§ Enunciado da atividade 1
Liste todas as políticas previstas nos projetos de lei que aguardam votação no Congresso Nacional, conforme o texto sobre a população em situação de rua na pandemia.
§ Enunciado da atividade 2
Com base no texto sobre a população em situação de rua na pandemia, responda:
(a) Qual é o valor da Renda Básica Emergencial e por quantos meses ela será paga?
(b) Com qual benefício esse valor não pode ser acumulado?
(c) Quem apresentou o PL nº 156/20 e em qual casa legislativa?

§ Texto selecionado
Em relação ao auxílio financeiro, a principal resposta existente no momento é a Renda Básica Emergencial, benefício de 600 reais que será pago por três meses pelo governo federal. Para ser contemplado com este auxílio é preciso estar registrado no CadÚnico ou realizar um cadastro no site ou aplicativo da Caixa Econômica Federal, não podendo este valor ser acumulado com o benefício do Bolsa Família. Como implementar esta política entre a população em situação de rua? Como estas informações chegarão até elas? Como quem está na rua, sem acesso à internet, fará este cadastro? Será que todas as pessoas têm as informações necessárias – como o número de celular e CPF regular – para preencher o cadastro? Apenas estas perguntas já ilustram que existem desafios para além de Brasília para que a população em situação de rua seja contemplada com este auxílio emergencial.

Diante dos problemas que a pandemia apresenta à população em situação de rua, alguns deputados apresentaram projetos de lei propondo políticas emergenciais específicas para este grupo. Este é o caso do PL nº 156/20, apresentado na Assembleia Legislativa do Estado de São Paulo pela deputada Erica Malunguinho (PSOL), que propõe um Plano Intersetorial Emergencial para a PopRua. Além de reforçar as medidas de higiene e prevenção, o plano veda a adoção de medidas de internação compulsória e proíbe que os pertences desta população sejam retirados por agentes governamentais. No mesmo sentido, no Congresso Nacional também aguardam votação projetos de lei² que preveem políticas como auxílios financeiros emergenciais,  obrigatoriedade dos atendimentos de saúde e de assistência social para aqueles que não tem comprovante de residência, aumento dos pontos de água potável nas cidades, ampliação do número de vagas de acolhimento e, excepcionalmente, uso de determinados espaços privados para isolamento de pessoas.

(Registros de dados armazenados)
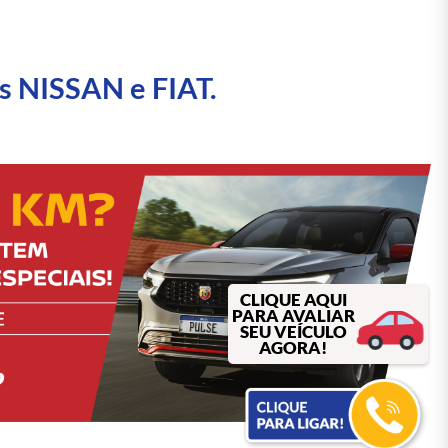
s NISSAN e FIAT.
CLIQUE AQUI
PARA AVALIAR
SEU VEÍCULO
AGORA!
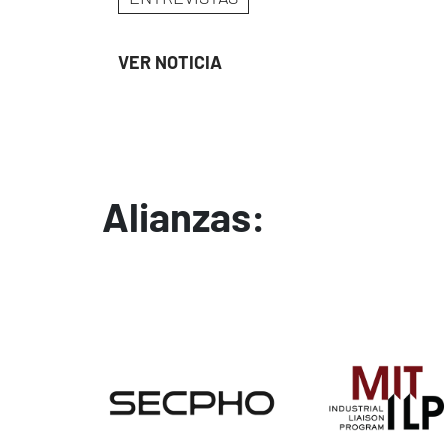
VER NOTICIA
Alianzas:
Image
Image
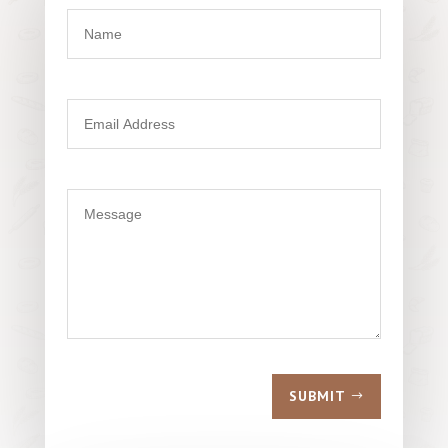
SUBMIT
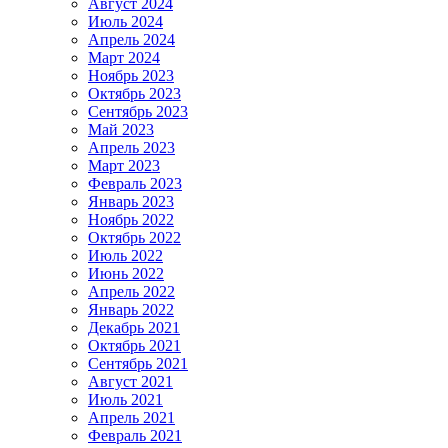
Август 2024
Июль 2024
Апрель 2024
Март 2024
Ноябрь 2023
Октябрь 2023
Сентябрь 2023
Май 2023
Апрель 2023
Март 2023
Февраль 2023
Январь 2023
Ноябрь 2022
Октябрь 2022
Июль 2022
Июнь 2022
Апрель 2022
Январь 2022
Декабрь 2021
Октябрь 2021
Сентябрь 2021
Август 2021
Июль 2021
Апрель 2021
Февраль 2021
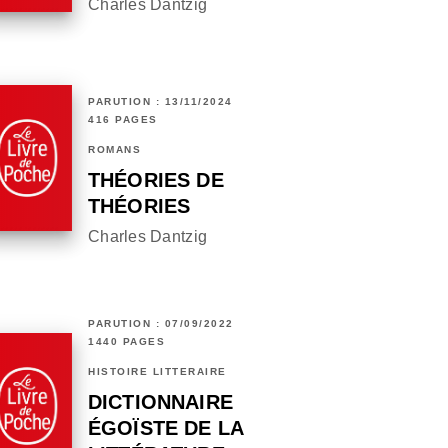
Charles Dantzig
PARUTION : 13/11/2024
416 PAGES
ROMANS
THÉORIES DE
THÉORIES
Charles Dantzig
PARUTION : 07/09/2022
1440 PAGES
HISTOIRE LITTÉRAIRE
DICTIONNAIRE
ÉGOÏSTE DE LA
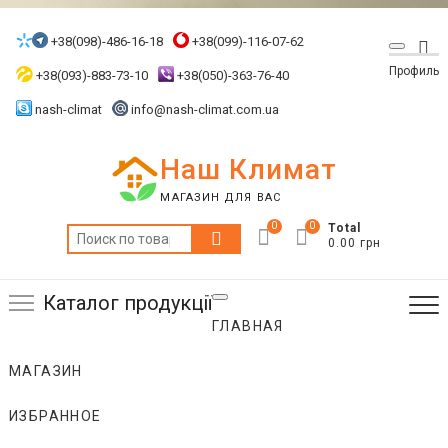
Skip
to
+38(098)-486-16-18
+38(099)-116-07-62
Top
content
Профиль
Me
+38(093)-883-73-10
+38(050)-363-76-40
nash-climat
info@nash-climat.com.ua
Наш Климат
МАГАЗИН ДЛЯ ВАС
0
0
Total
Искать:
0.00 грн
Каталог продукції
ГЛАВНАЯ
МАГАЗИН
ИЗБРАННОЕ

§ Resposta escrita 1
- auxílios financeiros emergenciais
- obrigatoriedade dos atendimentos de saúde e de assistência social para aqueles que não tem comprovante de residência
- aumento dos pontos de água potável nas cidades
- ampliação do número de vagas de acolhimento
- uso excepcional de determinados espaços privados para isolamento de pessoas

§ Resposta escrita 2
(a) 600 reais, pagos por três meses.
(b) Com o Bolsa Família.
(c) A deputada Erica Malunguinho (PSOL), na Assembleia Legislativa do Estado de São Paulo.